**Task to carry out:** Rewrite the lines of the material between the line holding "ugen das Gefühl, nicht in einer" and the line holding "igt in drei Minuten allmählich an.", inclusive, replacing "Minuten" with "Sekunden" and changing nothing else. Give only those lines.

**Dataset:**

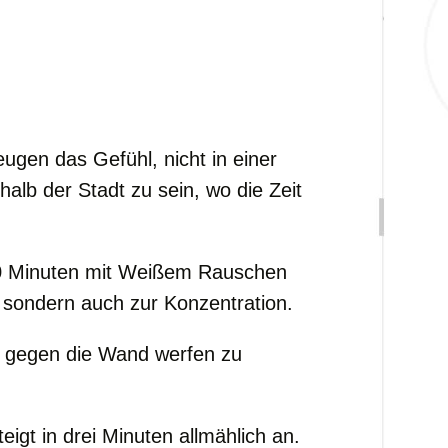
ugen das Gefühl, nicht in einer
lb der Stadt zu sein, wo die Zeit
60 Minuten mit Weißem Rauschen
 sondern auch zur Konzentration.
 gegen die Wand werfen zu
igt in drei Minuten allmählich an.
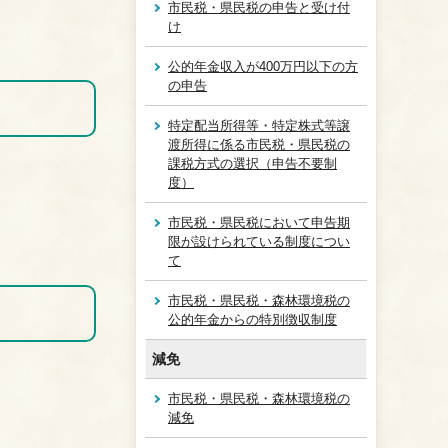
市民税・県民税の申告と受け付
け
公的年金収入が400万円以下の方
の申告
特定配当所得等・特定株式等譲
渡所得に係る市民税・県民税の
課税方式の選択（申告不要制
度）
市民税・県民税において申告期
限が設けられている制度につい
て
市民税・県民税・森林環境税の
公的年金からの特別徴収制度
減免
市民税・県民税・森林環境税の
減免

* * *

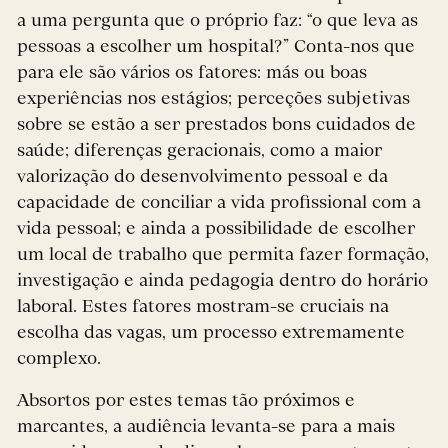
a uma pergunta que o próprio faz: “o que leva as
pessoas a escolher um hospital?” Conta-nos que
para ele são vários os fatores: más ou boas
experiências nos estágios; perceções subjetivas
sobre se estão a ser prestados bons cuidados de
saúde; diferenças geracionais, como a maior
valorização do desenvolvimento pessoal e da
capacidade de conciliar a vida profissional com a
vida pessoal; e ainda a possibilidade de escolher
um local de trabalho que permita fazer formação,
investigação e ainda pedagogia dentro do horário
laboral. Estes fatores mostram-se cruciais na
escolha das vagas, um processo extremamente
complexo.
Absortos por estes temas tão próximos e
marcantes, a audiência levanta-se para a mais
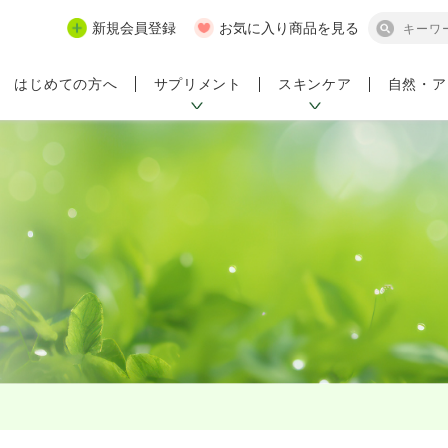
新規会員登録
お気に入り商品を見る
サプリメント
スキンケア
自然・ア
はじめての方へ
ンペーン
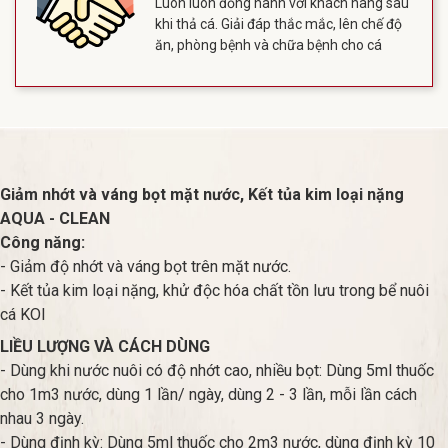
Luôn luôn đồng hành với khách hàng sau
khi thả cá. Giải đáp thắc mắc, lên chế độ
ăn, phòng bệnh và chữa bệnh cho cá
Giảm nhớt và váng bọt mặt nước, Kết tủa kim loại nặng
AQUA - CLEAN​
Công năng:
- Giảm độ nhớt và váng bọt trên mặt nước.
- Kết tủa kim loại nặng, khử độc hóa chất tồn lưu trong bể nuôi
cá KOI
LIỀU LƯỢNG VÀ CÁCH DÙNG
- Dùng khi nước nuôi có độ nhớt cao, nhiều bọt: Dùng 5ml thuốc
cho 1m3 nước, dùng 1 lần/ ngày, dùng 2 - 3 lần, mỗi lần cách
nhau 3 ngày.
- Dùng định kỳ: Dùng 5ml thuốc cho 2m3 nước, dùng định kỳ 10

* * *

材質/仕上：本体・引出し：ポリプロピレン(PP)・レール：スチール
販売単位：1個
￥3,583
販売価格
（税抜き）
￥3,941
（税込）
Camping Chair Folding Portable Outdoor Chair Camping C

**Answer to this exercise:**
ugen das Gefühl, nicht in einer
lb der Stadt zu sein, wo die Zeit
60 Sekunden mit Weißem Rauschen
 sondern auch zur Konzentration.
 gegen die Wand werfen zu
igt in drei Sekunden allmählich an.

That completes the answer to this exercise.